Excerpted text:
Raised in New Jersey, Bellucci was a “pizza-maker’s pizza-maker,” according to Scott Wiener, who runs Scott’s Pizza Tours, and had an accomplished but complicated career in the industry. He first came to prominence at Lombardi’s, a reboot of the historic pizzeria, where he demonstrated both his talent for pizza and his charisma.

However, his time at the pizzeria was cut short two years later, when he pleaded guilty to 54 counts of fraud (from his time at a New York law firm) and served 13 months in jail. He stayed out of pizza for the next 16 years, driving cabs in the city, until going to Kuala Lumpur to open restaurants. There, he got back into cooking pizza, went to China in hopes of opening more pizzerias, and, after those plans had fizzled, returned to New York to run the kitchen at Rubirosa, a gig that only lasted a few months.

In 2021, he opened a shop, Bellucci Pizza, in Astoria with a local businessman named Leo Dakmak, and was, at long last, back in the thick of it. (This span of his life was also the subject of David Shapiro’s documentary Untitled Pizza Movie, which explores loss, memory, and gentrification in New York through Bellucci.)

Exercise directions: Copy the Bellucci passage word for word, between "However, his time" and "York through Bellucci.)", inclusive.

Data under study:

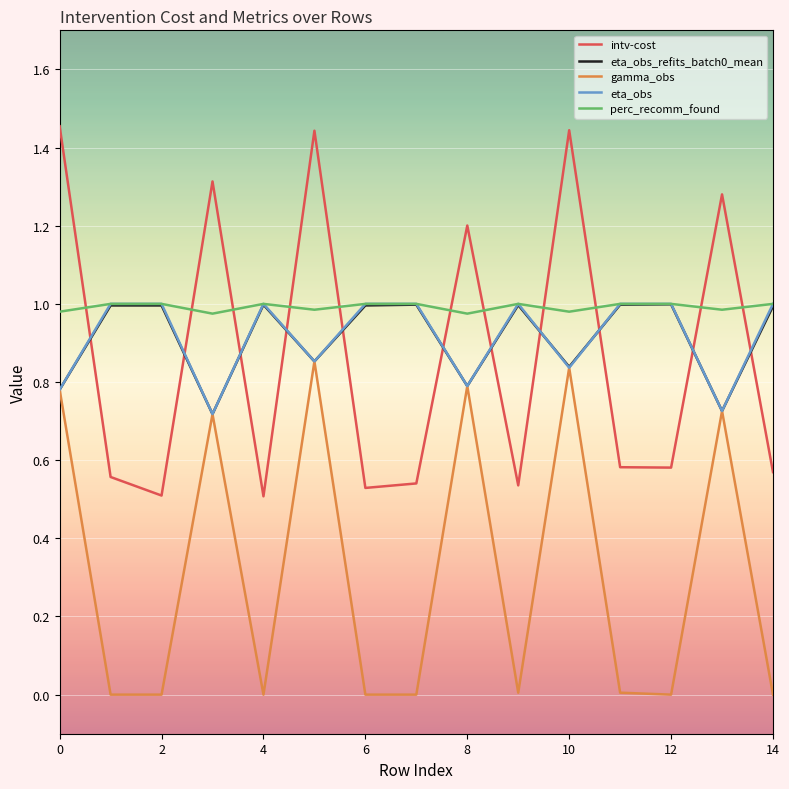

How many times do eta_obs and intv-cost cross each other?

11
--
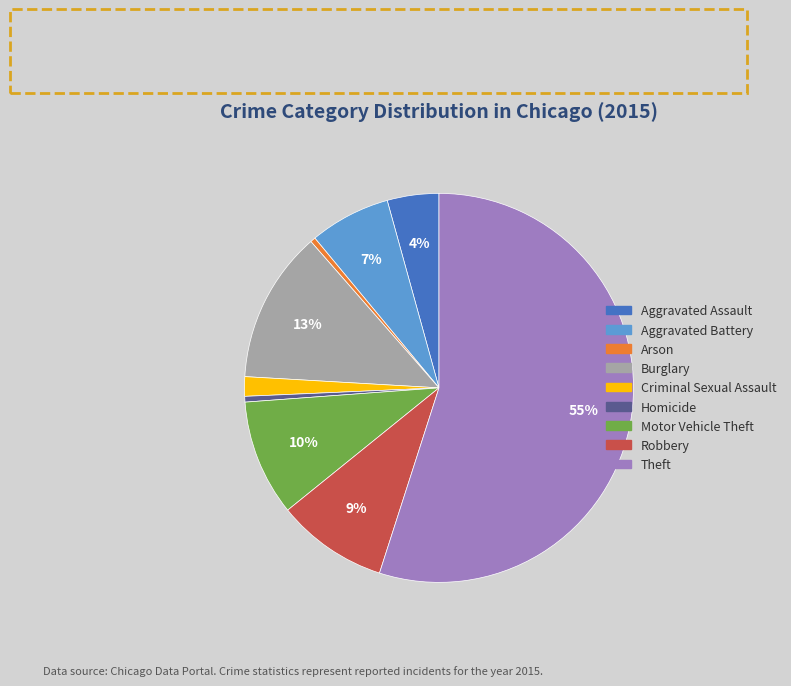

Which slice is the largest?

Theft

Output of the exercise:
However, his time at the pizzeria was cut short two years later, when he pleaded guilty to 54 counts of fraud (from his time at a New York law firm) and served 13 months in jail. He stayed out of pizza for the next 16 years, driving cabs in the city, until going to Kuala Lumpur to open restaurants. There, he got back into cooking pizza, went to China in hopes of opening more pizzerias, and, after those plans had fizzled, returned to New York to run the kitchen at Rubirosa, a gig that only lasted a few months.

In 2021, he opened a shop, Bellucci Pizza, in Astoria with a local businessman named Leo Dakmak, and was, at long last, back in the thick of it. (This span of his life was also the subject of David Shapiro’s documentary Untitled Pizza Movie, which explores loss, memory, and gentrification in New York through Bellucci.)